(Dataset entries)

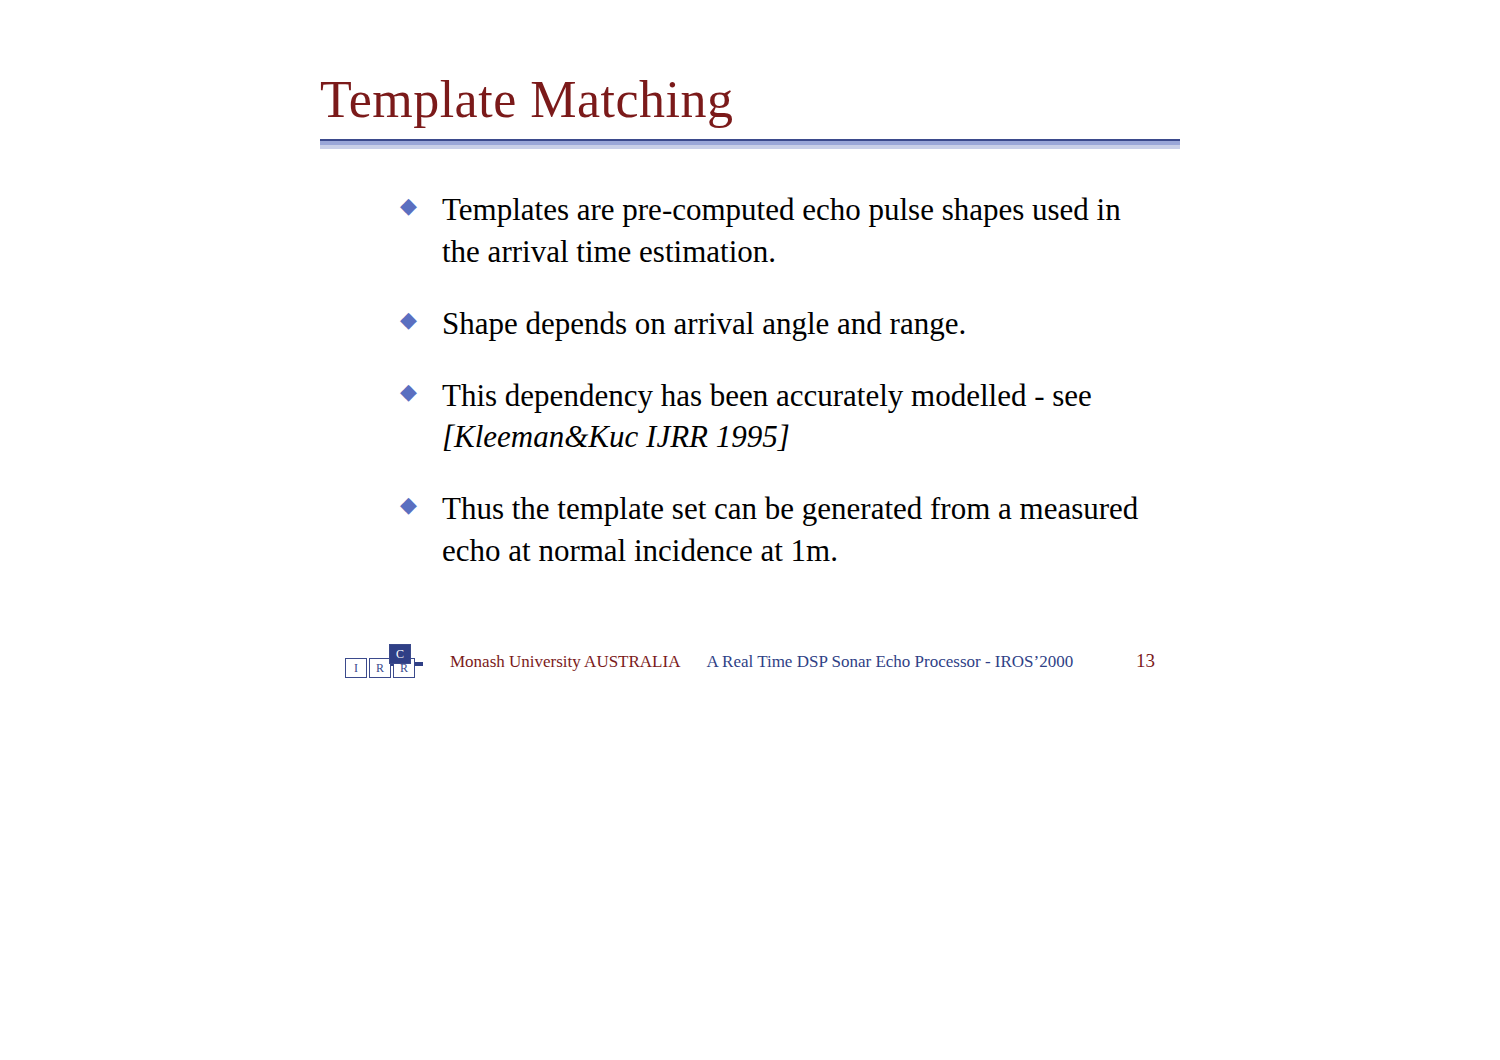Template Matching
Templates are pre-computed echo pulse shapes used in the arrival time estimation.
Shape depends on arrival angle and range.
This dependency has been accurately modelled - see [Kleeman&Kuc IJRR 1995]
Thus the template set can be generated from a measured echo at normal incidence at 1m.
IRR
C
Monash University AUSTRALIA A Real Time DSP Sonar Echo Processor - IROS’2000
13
* * *
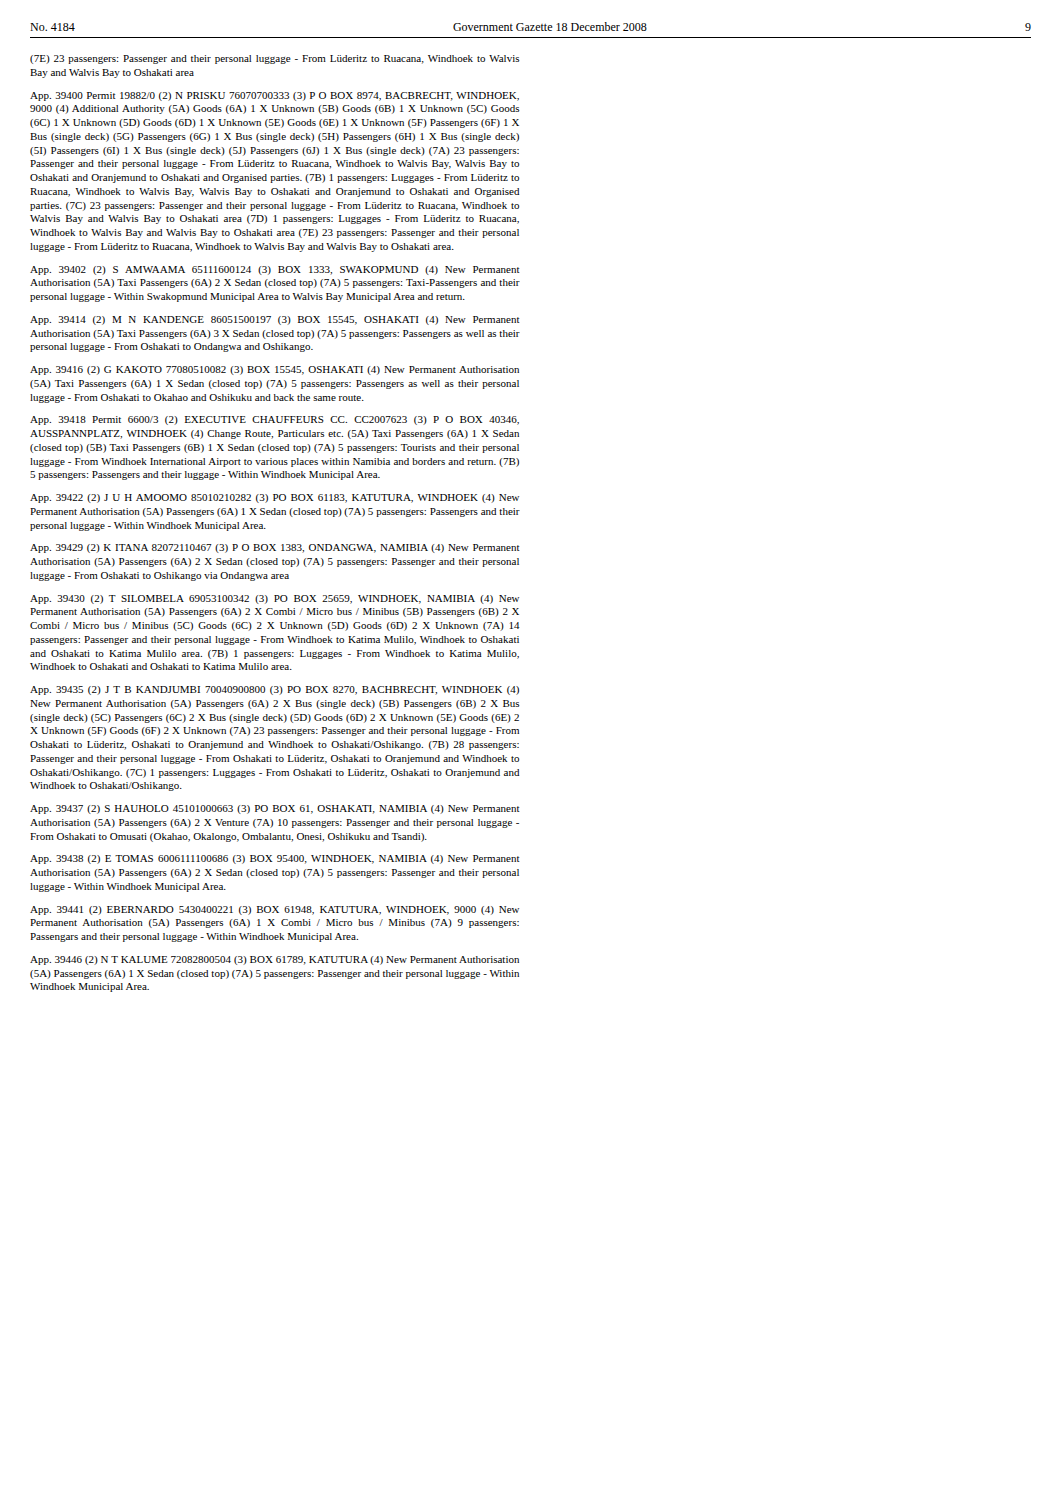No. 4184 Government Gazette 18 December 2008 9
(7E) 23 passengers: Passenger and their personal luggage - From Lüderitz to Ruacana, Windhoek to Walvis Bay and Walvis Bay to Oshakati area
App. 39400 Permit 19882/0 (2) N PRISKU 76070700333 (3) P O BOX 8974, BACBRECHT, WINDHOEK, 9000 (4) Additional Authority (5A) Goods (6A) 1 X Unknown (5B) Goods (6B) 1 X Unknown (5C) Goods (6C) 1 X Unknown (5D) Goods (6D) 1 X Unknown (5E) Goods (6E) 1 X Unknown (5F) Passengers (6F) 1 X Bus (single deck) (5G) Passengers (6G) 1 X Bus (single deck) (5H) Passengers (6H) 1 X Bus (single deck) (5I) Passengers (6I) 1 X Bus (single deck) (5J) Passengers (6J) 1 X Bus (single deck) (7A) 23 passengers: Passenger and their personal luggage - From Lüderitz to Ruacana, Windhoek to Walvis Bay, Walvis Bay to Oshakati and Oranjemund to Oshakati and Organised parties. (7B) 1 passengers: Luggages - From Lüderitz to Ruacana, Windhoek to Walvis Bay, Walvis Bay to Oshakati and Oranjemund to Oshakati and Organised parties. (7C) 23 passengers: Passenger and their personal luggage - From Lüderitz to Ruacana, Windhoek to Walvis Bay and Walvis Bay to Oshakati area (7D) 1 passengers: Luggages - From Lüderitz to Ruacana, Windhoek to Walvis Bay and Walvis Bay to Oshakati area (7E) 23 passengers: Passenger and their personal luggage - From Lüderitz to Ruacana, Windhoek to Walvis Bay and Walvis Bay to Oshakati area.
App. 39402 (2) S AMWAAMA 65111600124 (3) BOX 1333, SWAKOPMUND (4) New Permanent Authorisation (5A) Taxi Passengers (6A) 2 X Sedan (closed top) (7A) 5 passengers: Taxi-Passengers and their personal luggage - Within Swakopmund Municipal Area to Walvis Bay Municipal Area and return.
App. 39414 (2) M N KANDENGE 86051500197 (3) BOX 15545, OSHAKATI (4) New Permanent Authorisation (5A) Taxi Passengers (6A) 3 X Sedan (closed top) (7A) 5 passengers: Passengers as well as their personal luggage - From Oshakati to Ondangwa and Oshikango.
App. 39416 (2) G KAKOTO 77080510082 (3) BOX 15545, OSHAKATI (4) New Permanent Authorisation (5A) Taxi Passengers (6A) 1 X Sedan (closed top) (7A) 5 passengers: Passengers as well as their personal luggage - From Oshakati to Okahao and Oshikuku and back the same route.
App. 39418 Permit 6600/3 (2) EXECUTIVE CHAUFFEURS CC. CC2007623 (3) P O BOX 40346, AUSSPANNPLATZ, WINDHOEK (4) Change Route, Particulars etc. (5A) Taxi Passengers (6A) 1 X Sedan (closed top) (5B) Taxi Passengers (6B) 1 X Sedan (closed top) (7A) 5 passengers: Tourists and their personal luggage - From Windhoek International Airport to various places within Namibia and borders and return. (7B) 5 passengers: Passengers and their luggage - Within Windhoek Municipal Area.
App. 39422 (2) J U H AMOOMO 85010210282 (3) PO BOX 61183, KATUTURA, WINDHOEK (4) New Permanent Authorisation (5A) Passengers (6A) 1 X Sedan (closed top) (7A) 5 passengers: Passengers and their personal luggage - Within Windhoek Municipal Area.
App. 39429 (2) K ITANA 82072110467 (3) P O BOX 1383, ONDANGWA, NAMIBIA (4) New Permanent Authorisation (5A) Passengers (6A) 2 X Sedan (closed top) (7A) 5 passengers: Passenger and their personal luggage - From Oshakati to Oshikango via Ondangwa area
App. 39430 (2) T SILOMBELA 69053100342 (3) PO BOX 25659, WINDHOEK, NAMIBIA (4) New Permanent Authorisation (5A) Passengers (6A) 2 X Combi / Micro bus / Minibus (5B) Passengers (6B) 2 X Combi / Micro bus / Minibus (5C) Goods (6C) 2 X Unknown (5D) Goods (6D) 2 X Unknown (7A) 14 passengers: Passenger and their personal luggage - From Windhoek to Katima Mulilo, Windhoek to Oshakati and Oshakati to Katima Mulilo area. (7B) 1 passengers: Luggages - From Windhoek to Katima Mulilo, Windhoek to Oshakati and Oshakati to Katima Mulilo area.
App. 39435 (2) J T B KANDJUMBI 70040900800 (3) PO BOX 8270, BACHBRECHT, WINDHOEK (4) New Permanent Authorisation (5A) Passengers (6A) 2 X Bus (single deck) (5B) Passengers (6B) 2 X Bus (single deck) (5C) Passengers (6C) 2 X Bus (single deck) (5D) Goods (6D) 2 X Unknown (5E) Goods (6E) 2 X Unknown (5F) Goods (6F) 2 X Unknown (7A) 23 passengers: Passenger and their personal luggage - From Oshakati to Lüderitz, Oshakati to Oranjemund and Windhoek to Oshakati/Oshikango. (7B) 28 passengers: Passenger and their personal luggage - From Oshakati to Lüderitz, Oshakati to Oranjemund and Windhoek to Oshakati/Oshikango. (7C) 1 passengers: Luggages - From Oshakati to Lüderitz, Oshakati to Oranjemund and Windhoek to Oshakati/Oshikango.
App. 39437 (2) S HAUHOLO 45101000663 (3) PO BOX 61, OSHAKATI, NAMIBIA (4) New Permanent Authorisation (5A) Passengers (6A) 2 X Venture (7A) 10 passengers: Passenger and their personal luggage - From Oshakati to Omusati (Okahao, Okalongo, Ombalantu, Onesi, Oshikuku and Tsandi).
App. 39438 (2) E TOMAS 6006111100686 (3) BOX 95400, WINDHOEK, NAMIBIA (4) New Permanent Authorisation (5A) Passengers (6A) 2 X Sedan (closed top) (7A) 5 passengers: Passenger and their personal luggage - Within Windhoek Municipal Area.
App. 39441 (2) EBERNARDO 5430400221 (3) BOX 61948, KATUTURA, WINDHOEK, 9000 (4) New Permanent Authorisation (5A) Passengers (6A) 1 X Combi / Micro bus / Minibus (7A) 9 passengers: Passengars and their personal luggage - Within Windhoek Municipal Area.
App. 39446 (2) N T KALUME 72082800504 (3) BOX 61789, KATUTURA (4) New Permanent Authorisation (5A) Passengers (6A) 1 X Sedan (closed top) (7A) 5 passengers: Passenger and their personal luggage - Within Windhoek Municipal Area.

## PROBLEM STATEMENT
Each line of the data that holds the word "KATUTURA" should be copied.

## EXPECTED ANSWER
App. 39422 (2) J U H AMOOMO 85010210282 (3) PO BOX 61183, KATUTURA, WINDHOEK (4) New Permanent Authorisation (5A) Passengers (6A) 1 X Sedan (closed top) (7A) 5 passengers: Passengers and their personal luggage - Within Windhoek Municipal Area.
App. 39441 (2) EBERNARDO 5430400221 (3) BOX 61948, KATUTURA, WINDHOEK, 9000 (4) New Permanent Authorisation (5A) Passengers (6A) 1 X Combi / Micro bus / Minibus (7A) 9 passengers: Passengars and their personal luggage - Within Windhoek Municipal Area.
App. 39446 (2) N T KALUME 72082800504 (3) BOX 61789, KATUTURA (4) New Permanent Authorisation (5A) Passengers (6A) 1 X Sedan (closed top) (7A) 5 passengers: Passenger and their personal luggage - Within Windhoek Municipal Area.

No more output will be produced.